● Task to complete: In the records below, find the line that contains "Áder: minden ember tehet a vízválság" and the line that contains "Minden egyes ember tehet azért, hogy". Set down exactly those lines and every line between them, and nothing more.

● Recorded data:
# # # #

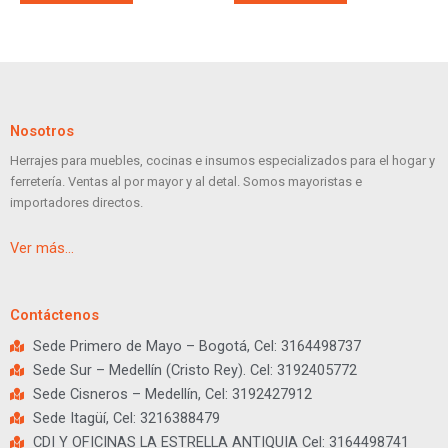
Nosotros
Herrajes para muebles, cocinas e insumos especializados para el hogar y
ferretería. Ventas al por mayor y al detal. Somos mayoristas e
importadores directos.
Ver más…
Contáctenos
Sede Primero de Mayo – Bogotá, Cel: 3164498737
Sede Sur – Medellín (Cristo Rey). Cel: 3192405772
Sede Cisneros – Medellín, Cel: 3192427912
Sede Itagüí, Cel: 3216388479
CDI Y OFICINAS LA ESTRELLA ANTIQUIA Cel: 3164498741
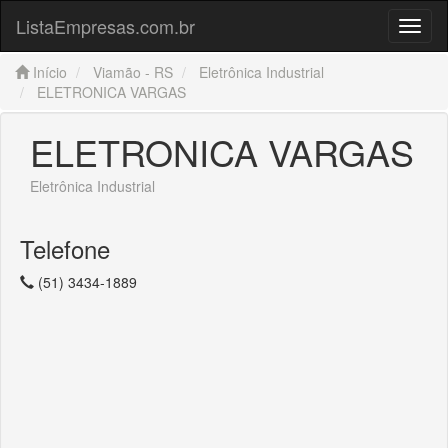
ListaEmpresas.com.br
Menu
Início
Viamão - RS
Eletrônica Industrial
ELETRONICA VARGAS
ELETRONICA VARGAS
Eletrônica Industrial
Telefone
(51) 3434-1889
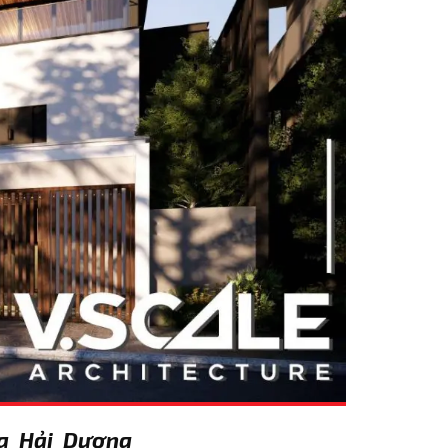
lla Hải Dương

# # # #

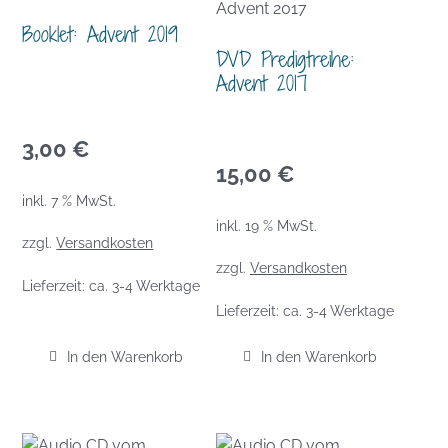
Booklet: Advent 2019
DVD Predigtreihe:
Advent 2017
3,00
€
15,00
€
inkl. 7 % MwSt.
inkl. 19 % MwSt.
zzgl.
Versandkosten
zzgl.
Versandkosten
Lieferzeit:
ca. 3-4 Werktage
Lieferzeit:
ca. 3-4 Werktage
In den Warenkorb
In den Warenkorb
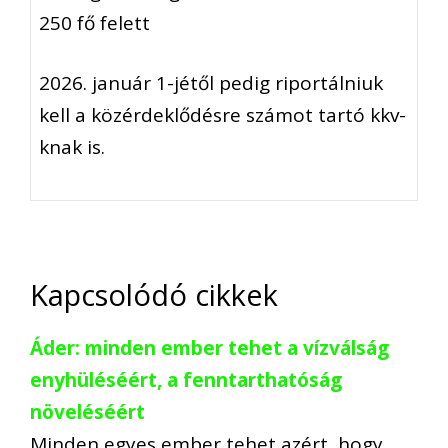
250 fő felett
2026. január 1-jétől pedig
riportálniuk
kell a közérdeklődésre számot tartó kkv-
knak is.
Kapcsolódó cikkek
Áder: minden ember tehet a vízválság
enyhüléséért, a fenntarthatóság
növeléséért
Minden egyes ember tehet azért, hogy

# # # #

● Result:
Áder: minden ember tehet a vízválság
enyhüléséért, a fenntarthatóság
növeléséért
Minden egyes ember tehet azért, hogy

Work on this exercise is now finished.